**Exercise data:**
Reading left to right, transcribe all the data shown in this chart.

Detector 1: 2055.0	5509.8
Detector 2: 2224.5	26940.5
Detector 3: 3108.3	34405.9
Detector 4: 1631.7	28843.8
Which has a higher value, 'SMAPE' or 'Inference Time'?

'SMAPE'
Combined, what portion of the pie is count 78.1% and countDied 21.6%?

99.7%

==

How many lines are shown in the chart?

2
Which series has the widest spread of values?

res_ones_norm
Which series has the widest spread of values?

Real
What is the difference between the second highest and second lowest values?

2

**Job item:**
Arrange the lines of the first block of rows as a numbered list, omitting blank lines, covering only the lines between the line containing "Reading left to" and the line containing "Which has a", inclusive.

**Answer box:**
1. Reading left to right, transcribe all the data shown in this chart.
2. Detector 1: 2055.0	5509.8
3. Detector 2: 2224.5	26940.5
4. Detector 3: 3108.3	34405.9
5. Detector 4: 1631.7	28843.8
6. Which has a higher value, 'SMAPE' or 'Inference Time'?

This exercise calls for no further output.